# [Activity]
Could you write out the records below exactly as they appear, leaving out any pictures?

# [The input]

- - - -

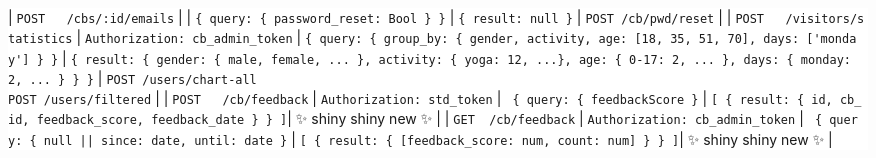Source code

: | `POST   /cbs/:id/emails` | | `{ query: { password_reset: Bool } }` | `{ result: null }` | `POST /cb/pwd/reset` |
| `POST   /visitors/statistics` | `Authorization: cb_admin_token` | `{ query: { group_by: { gender, activity, age: [18, 35, 51, 70], days: ['monday'] } }` | `{ result: { gender: { male, female, ... }, activity: { yoga: 12, ...}, age: { 0-17: 2, ... }, days: { monday: 2, ... } } }` | `POST /users/chart-all` <br/> `POST /users/filtered` |
| `POST   /cb/feedback` | `Authorization: std_token` | ` { query: { feedbackScore }` | `[ { result: { id, cb_id, feedback_score, feedback_date } } ]`| ✨ shiny shiny new ✨ |
| `GET  /cb/feedback` | `Authorization: cb_admin_token` | ` { query: { null || since: date, until: date }` | `[ { result: { [feedback_score: num, count: num] } } ]`| ✨ shiny shiny new ✨ |
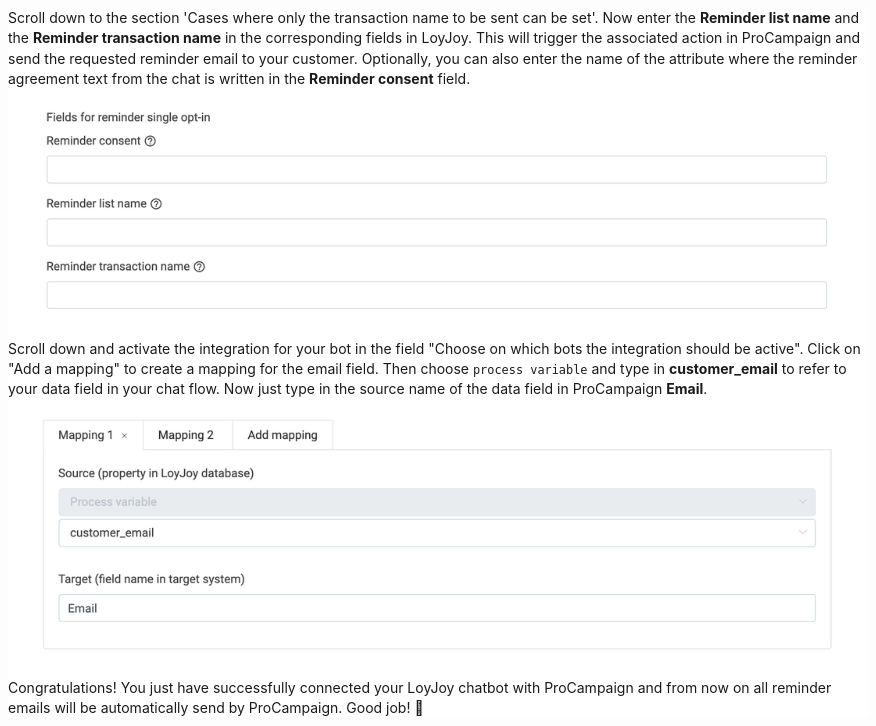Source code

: Scroll down to the section 'Cases where only the transaction name to be sent can be set'. Now enter the **Reminder list name** and the **Reminder transaction name** in the corresponding fields in LoyJoy. This will trigger the associated action in ProCampaign and send the requested reminder email to your customer. Optionally, you can also enter the name of the attribute where the reminder agreement text from the chat is written in the **Reminder consent** field.

<p align="center">
  <img src="PIN/api_reminder.png" alt="API PIN Email" title="API PIN Email in LoyJoy" width="800"/>
</p>

Scroll down and activate the integration for your bot in the field "Choose on which bots the integration should be active". Click on "Add a mapping" to create a mapping for the email field. Then choose `process variable` and type in **customer_email** to refer to your data field in your chat flow. Now just type in the source name of the data field in ProCampaign **Email**.

<p align="center">
  <img src="newsletter/procampaign_newsletter_customer_email_api.png" alt="LoyJoy to ProCampaign API newsletter section mapping" title="LoyJoy to ProCampaign API newsletter mapping" width="800"/>
</p>

Congratulations! You just have successfully connected your LoyJoy chatbot with ProCampaign and from now on all reminder emails will be automatically send by ProCampaign. Good job! :tada:
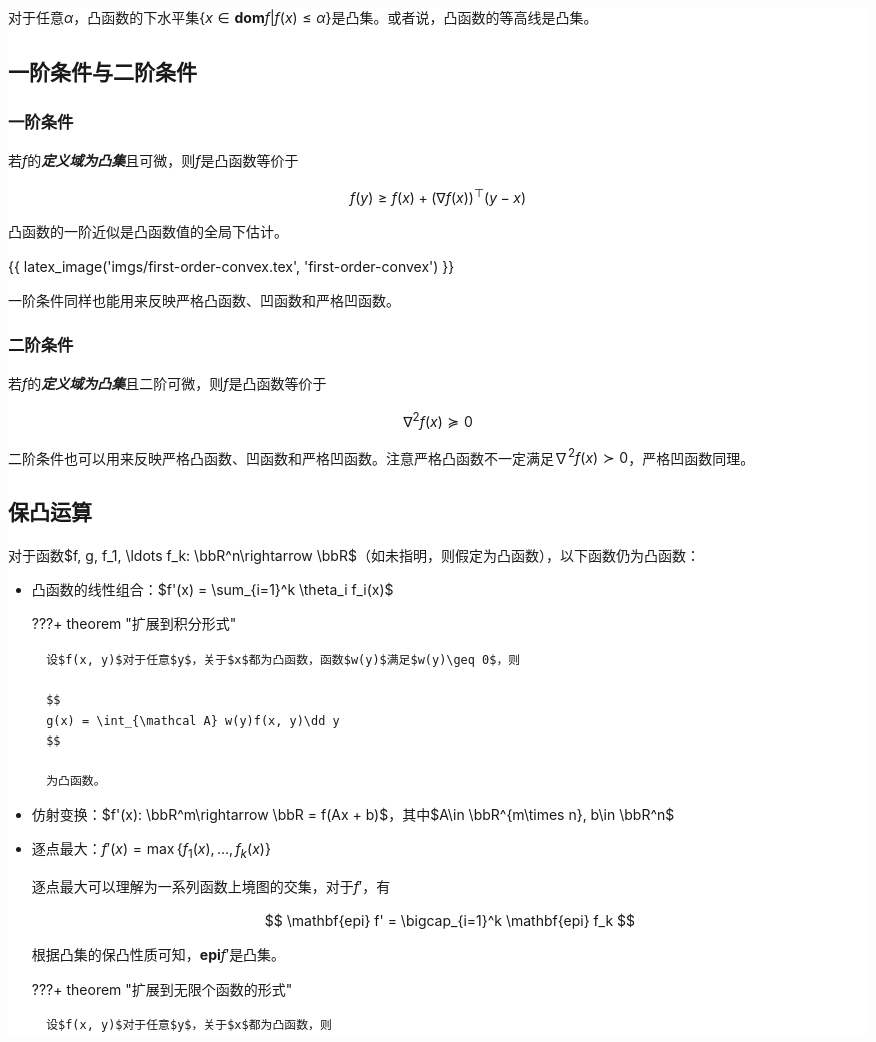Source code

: 对于任意$\alpha$，凸函数的下水平集$\{x\in \mathbf{dom} f | f(x) \leq \alpha\}$是凸集。或者说，凸函数的等高线是凸集。

## 一阶条件与二阶条件

### 一阶条件

若$f$的***定义域为凸集***且可微，则$f$是凸函数等价于

$$
f(y) \geq f(x) + (\nabla f(x))^\top (y - x)
$$

凸函数的一阶近似是凸函数值的全局下估计。

{{ latex_image('imgs/first-order-convex.tex', 'first-order-convex') }}

一阶条件同样也能用来反映严格凸函数、凹函数和严格凹函数。

### 二阶条件

若$f$的***定义域为凸集***且二阶可微，则$f$是凸函数等价于

$$
\nabla ^2f(x)\succeq 0
$$

二阶条件也可以用来反映严格凸函数、凹函数和严格凹函数。注意严格凸函数不一定满足$\nabla^2 f(x)\succ 0$，严格凹函数同理。

## 保凸运算

对于函数$f, g, f_1, \ldots f_k: \bbR^n\rightarrow \bbR$（如未指明，则假定为凸函数），以下函数仍为凸函数：

* 凸函数的线性组合：$f'(x) = \sum_{i=1}^k \theta_i f_i(x)$

    ???+ theorem "扩展到积分形式"

        设$f(x, y)$对于任意$y$，关于$x$都为凸函数，函数$w(y)$满足$w(y)\geq 0$，则

        $$
        g(x) = \int_{\mathcal A} w(y)f(x, y)\dd y
        $$

        为凸函数。

* 仿射变换：$f'(x): \bbR^m\rightarrow \bbR = f(Ax + b)$，其中$A\in \bbR^{m\times n}, b\in \bbR^n$
* 逐点最大：$f'(x) = \max\{f_1(x), \ldots, f_k(x)\}$

    逐点最大可以理解为一系列函数上境图的交集，对于$f'$，有

    $$
    \mathbf{epi} f' = \bigcap_{i=1}^k \mathbf{epi} f_k
    $$

    根据凸集的保凸性质可知，$\mathbf{epi} f'$是凸集。

    ???+ theorem "扩展到无限个函数的形式"

        设$f(x, y)$对于任意$y$，关于$x$都为凸函数，则
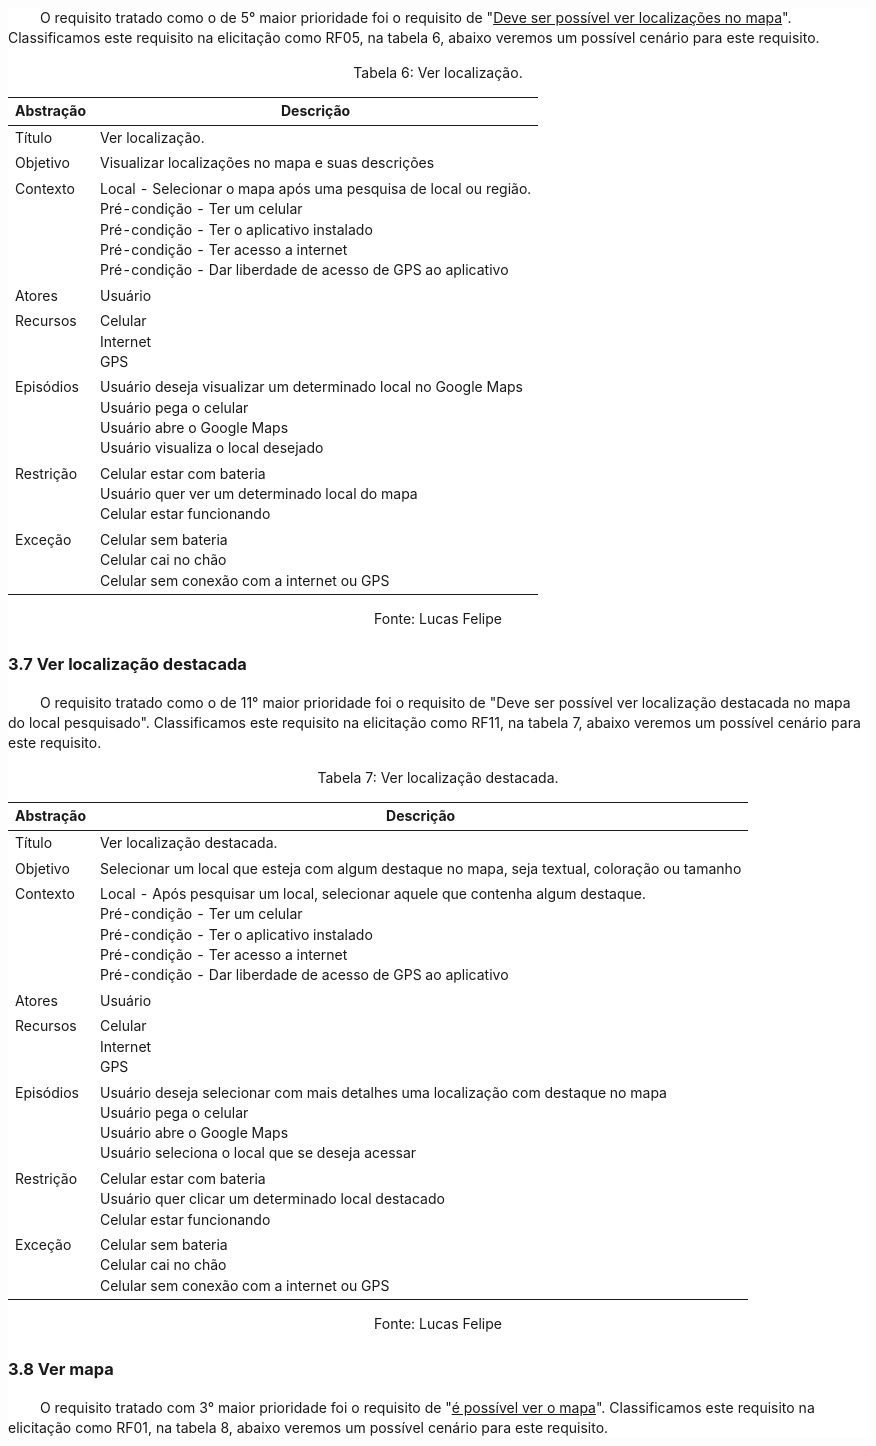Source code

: &emsp;&emsp; O requisito tratado como o de 5° maior prioridade foi o requisito de "[Deve ser possível ver localizações no mapa](../1.lexicos/#315-visualizar)". Classificamos este requisito na elicitação como RF05, na tabela 6, abaixo veremos um possível cenário para este requisito.

<figcaption align="center">Tabela 6: Ver localização.</figcaption>

| Abstração | Descrição                                                                                                                                                                         |
| --------- | --------------------------------------------------------------------------------------------------------------------------------------------------------------------------------- |
| Título    | Ver localização.                                                                                                                                                                  |
| Objetivo  | Visualizar localizações no mapa e suas descrições                                                                                                                                 |
| Contexto  | Local - Selecionar o mapa após uma pesquisa de local ou região.<br>Pré-condição - Ter um celular<br>Pré-condição - Ter o aplicativo instalado<br>Pré-condição - Ter acesso a internet<br>Pré-condição - Dar liberdade de acesso de GPS ao aplicativo |
| Atores    | Usuário                                                                                                                                                                           |
| Recursos  | Celular<br>Internet<br>GPS                                                                                                                                                        |
| Episódios | Usuário deseja visualizar um determinado local no Google Maps<br>Usuário pega o celular<br>Usuário abre o Google Maps<br>Usuário visualiza o local desejado                       |
| Restrição | Celular estar com bateria<br>Usuário quer ver um determinado local do mapa<br>Celular estar funcionando                                                                           |
| Exceção   | Celular sem bateria<br>Celular cai no chão<br>Celular sem conexão com a internet ou GPS                                                                                           |

<figcaption align="center">Fonte: Lucas Felipe </figcaption>

### 3.7 Ver localização destacada

&emsp;&emsp; O requisito tratado como o de 11° maior prioridade foi o requisito de "Deve ser possível ver localização destacada no mapa do local pesquisado". Classificamos este requisito na elicitação como RF11, na tabela 7, abaixo veremos um possível cenário para este requisito.

<figcaption align="center">Tabela 7: Ver localização destacada.</figcaption>

| Abstração | Descrição                                                                                                                                                                                   |
| --------- | ------------------------------------------------------------------------------------------------------------------------------------------------------------------------------------------- |
| Título    | Ver localização destacada.                                                                                                                                                                  |
| Objetivo  | Selecionar um local que esteja com algum destaque no mapa, seja textual, coloração ou tamanho                                                                                               |
| Contexto  | Local - Após pesquisar um local, selecionar aquele que contenha algum destaque.<br>Pré-condição - Ter um celular<br>Pré-condição - Ter o aplicativo instalado<br>Pré-condição - Ter acesso a internet<br>Pré-condição - Dar liberdade de acesso de GPS ao aplicativo           |
| Atores    | Usuário                                                                                                                                                                                     |
| Recursos  | Celular<br>Internet<br>GPS                                                                                                                                                                  |
| Episódios | Usuário deseja selecionar com mais detalhes uma localização com destaque no mapa<br>Usuário pega o celular<br>Usuário abre o Google Maps<br>Usuário seleciona o local que se deseja acessar |
| Restrição | Celular estar com bateria<br>Usuário quer clicar um determinado local destacado<br>Celular estar funcionando                                                                                |
| Exceção   | Celular sem bateria<br>Celular cai no chão<br>Celular sem conexão com a internet ou GPS                                                                                                     |

<figcaption align="center">Fonte: Lucas Felipe </figcaption>

### 3.8 Ver mapa

&emsp;&emsp; O requisito tratado com 3° maior prioridade foi o requisito de "[é possível ver o mapa](../2.cenario/#38-ver-mapa)". Classificamos este requisito na elicitação como RF01, na tabela 8, abaixo veremos um possível cenário para este requisito.
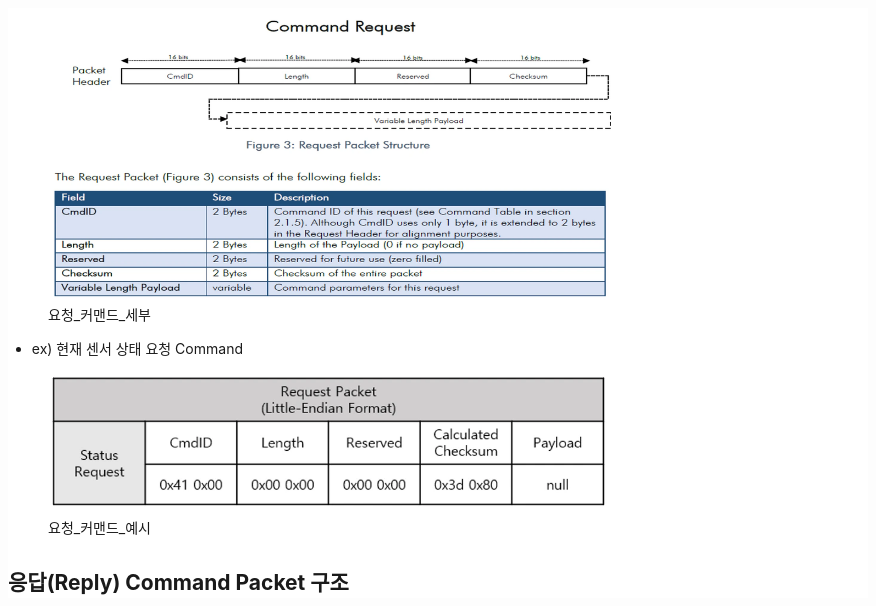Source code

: <figure><img src="p2_image//요청_커맨드_세부.webp" alt="요청_커맨드_세부" width="563" ><figcaption>요청_커맨드_세부</figcaption></figure>

+ ex) 현재 센서 상태 요청 Command

<figure><img src="p2_image//요청_커맨드_예시.webp" alt="요청_커맨드_예시" width="563" ><figcaption>요청_커맨드_예시</figcaption></figure>

## 응답(Reply) Command  Packet 구조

- - - -

# [Result]
Source code

: | `POST   /cbs/:id/emails` | | `{ query: { password_reset: Bool } }` | `{ result: null }` | `POST /cb/pwd/reset` |
| `POST   /visitors/statistics` | `Authorization: cb_admin_token` | `{ query: { group_by: { gender, activity, age: [18, 35, 51, 70], days: ['monday'] } }` | `{ result: { gender: { male, female, ... }, activity: { yoga: 12, ...}, age: { 0-17: 2, ... }, days: { monday: 2, ... } } }` | `POST /users/chart-all` <br/> `POST /users/filtered` |
| `POST   /cb/feedback` | `Authorization: std_token` | ` { query: { feedbackScore }` | `[ { result: { id, cb_id, feedback_score, feedback_date } } ]`| ✨ shiny shiny new ✨ |
| `GET  /cb/feedback` | `Authorization: cb_admin_token` | ` { query: { null || since: date, until: date }` | `[ { result: { [feedback_score: num, count: num] } } ]`| ✨ shiny shiny new ✨ |
Source code

: Scroll down to the section 'Cases where only the transaction name to be sent can be set'. Now enter the **Reminder list name** and the **Reminder transaction name** in the corresponding fields in LoyJoy. This will trigger the associated action in ProCampaign and send the requested reminder email to your customer. Optionally, you can also enter the name of the attribute where the reminder agreement text from the chat is written in the **Reminder consent** field.

<p align="center">
  <img src="PIN/api_reminder.png" alt="API PIN Email" title="API PIN Email in LoyJoy" width="800"/>
</p>

Scroll down and activate the integration for your bot in the field "Choose on which bots the integration should be active". Click on "Add a mapping" to create a mapping for the email field. Then choose `process variable` and type in **customer_email** to refer to your data field in your chat flow. Now just type in the source name of the data field in ProCampaign **Email**.

<p align="center">
  <img src="newsletter/procampaign_newsletter_customer_email_api.png" alt="LoyJoy to ProCampaign API newsletter section mapping" title="LoyJoy to ProCampaign API newsletter mapping" width="800"/>
</p>

Congratulations! You just have successfully connected your LoyJoy chatbot with ProCampaign and from now on all reminder emails will be automatically send by ProCampaign. Good job! :tada:
Source code

: 对于任意$\alpha$，凸函数的下水平集$\{x\in \mathbf{dom} f | f(x) \leq \alpha\}$是凸集。或者说，凸函数的等高线是凸集。

## 一阶条件与二阶条件

### 一阶条件

若$f$的***定义域为凸集***且可微，则$f$是凸函数等价于

$$
f(y) \geq f(x) + (\nabla f(x))^\top (y - x)
$$

凸函数的一阶近似是凸函数值的全局下估计。

{{ latex_image('imgs/first-order-convex.tex', 'first-order-convex') }}

一阶条件同样也能用来反映严格凸函数、凹函数和严格凹函数。

### 二阶条件

若$f$的***定义域为凸集***且二阶可微，则$f$是凸函数等价于

$$
\nabla ^2f(x)\succeq 0
$$

二阶条件也可以用来反映严格凸函数、凹函数和严格凹函数。注意严格凸函数不一定满足$\nabla^2 f(x)\succ 0$，严格凹函数同理。

## 保凸运算

对于函数$f, g, f_1, \ldots f_k: \bbR^n\rightarrow \bbR$（如未指明，则假定为凸函数），以下函数仍为凸函数：

* 凸函数的线性组合：$f'(x) = \sum_{i=1}^k \theta_i f_i(x)$

    ???+ theorem "扩展到积分形式"

        设$f(x, y)$对于任意$y$，关于$x$都为凸函数，函数$w(y)$满足$w(y)\geq 0$，则

        $$
        g(x) = \int_{\mathcal A} w(y)f(x, y)\dd y
        $$

        为凸函数。

* 仿射变换：$f'(x): \bbR^m\rightarrow \bbR = f(Ax + b)$，其中$A\in \bbR^{m\times n}, b\in \bbR^n$
* 逐点最大：$f'(x) = \max\{f_1(x), \ldots, f_k(x)\}$

    逐点最大可以理解为一系列函数上境图的交集，对于$f'$，有

    $$
    \mathbf{epi} f' = \bigcap_{i=1}^k \mathbf{epi} f_k
    $$

    根据凸集的保凸性质可知，$\mathbf{epi} f'$是凸集。

    ???+ theorem "扩展到无限个函数的形式"

        设$f(x, y)$对于任意$y$，关于$x$都为凸函数，则
Source code

: &emsp;&emsp; O requisito tratado como o de 5° maior prioridade foi o requisito de "[Deve ser possível ver localizações no mapa](../1.lexicos/#315-visualizar)". Classificamos este requisito na elicitação como RF05, na tabela 6, abaixo veremos um possível cenário para este requisito.

<figcaption align="center">Tabela 6: Ver localização.</figcaption>

| Abstração | Descrição                                                                                                                                                                         |
| --------- | --------------------------------------------------------------------------------------------------------------------------------------------------------------------------------- |
| Título    | Ver localização.                                                                                                                                                                  |
| Objetivo  | Visualizar localizações no mapa e suas descrições                                                                                                                                 |
| Contexto  | Local - Selecionar o mapa após uma pesquisa de local ou região.<br>Pré-condição - Ter um celular<br>Pré-condição - Ter o aplicativo instalado<br>Pré-condição - Ter acesso a internet<br>Pré-condição - Dar liberdade de acesso de GPS ao aplicativo |
| Atores    | Usuário                                                                                                                                                                           |
| Recursos  | Celular<br>Internet<br>GPS                                                                                                                                                        |
| Episódios | Usuário deseja visualizar um determinado local no Google Maps<br>Usuário pega o celular<br>Usuário abre o Google Maps<br>Usuário visualiza o local desejado                       |
| Restrição | Celular estar com bateria<br>Usuário quer ver um determinado local do mapa<br>Celular estar funcionando                                                                           |
| Exceção   | Celular sem bateria<br>Celular cai no chão<br>Celular sem conexão com a internet ou GPS                                                                                           |

<figcaption align="center">Fonte: Lucas Felipe </figcaption>

### 3.7 Ver localização destacada

&emsp;&emsp; O requisito tratado como o de 11° maior prioridade foi o requisito de "Deve ser possível ver localização destacada no mapa do local pesquisado". Classificamos este requisito na elicitação como RF11, na tabela 7, abaixo veremos um possível cenário para este requisito.

<figcaption align="center">Tabela 7: Ver localização destacada.</figcaption>

| Abstração | Descrição                                                                                                                                                                                   |
| --------- | ------------------------------------------------------------------------------------------------------------------------------------------------------------------------------------------- |
| Título    | Ver localização destacada.                                                                                                                                                                  |
| Objetivo  | Selecionar um local que esteja com algum destaque no mapa, seja textual, coloração ou tamanho                                                                                               |
| Contexto  | Local - Após pesquisar um local, selecionar aquele que contenha algum destaque.<br>Pré-condição - Ter um celular<br>Pré-condição - Ter o aplicativo instalado<br>Pré-condição - Ter acesso a internet<br>Pré-condição - Dar liberdade de acesso de GPS ao aplicativo           |
| Atores    | Usuário                                                                                                                                                                                     |
| Recursos  | Celular<br>Internet<br>GPS                                                                                                                                                                  |
| Episódios | Usuário deseja selecionar com mais detalhes uma localização com destaque no mapa<br>Usuário pega o celular<br>Usuário abre o Google Maps<br>Usuário seleciona o local que se deseja acessar |
| Restrição | Celular estar com bateria<br>Usuário quer clicar um determinado local destacado<br>Celular estar funcionando                                                                                |
| Exceção   | Celular sem bateria<br>Celular cai no chão<br>Celular sem conexão com a internet ou GPS                                                                                                     |

<figcaption align="center">Fonte: Lucas Felipe </figcaption>

### 3.8 Ver mapa

&emsp;&emsp; O requisito tratado com 3° maior prioridade foi o requisito de "[é possível ver o mapa](../2.cenario/#38-ver-mapa)". Classificamos este requisito na elicitação como RF01, na tabela 8, abaixo veremos um possível cenário para este requisito.
Source code

: <figure><img src="p2_image//요청_커맨드_세부.webp" alt="요청_커맨드_세부" width="563" ><figcaption>요청_커맨드_세부</figcaption></figure>

+ ex) 현재 센서 상태 요청 Command

<figure><img src="p2_image//요청_커맨드_예시.webp" alt="요청_커맨드_예시" width="563" ><figcaption>요청_커맨드_예시</figcaption></figure>

## 응답(Reply) Command  Packet 구조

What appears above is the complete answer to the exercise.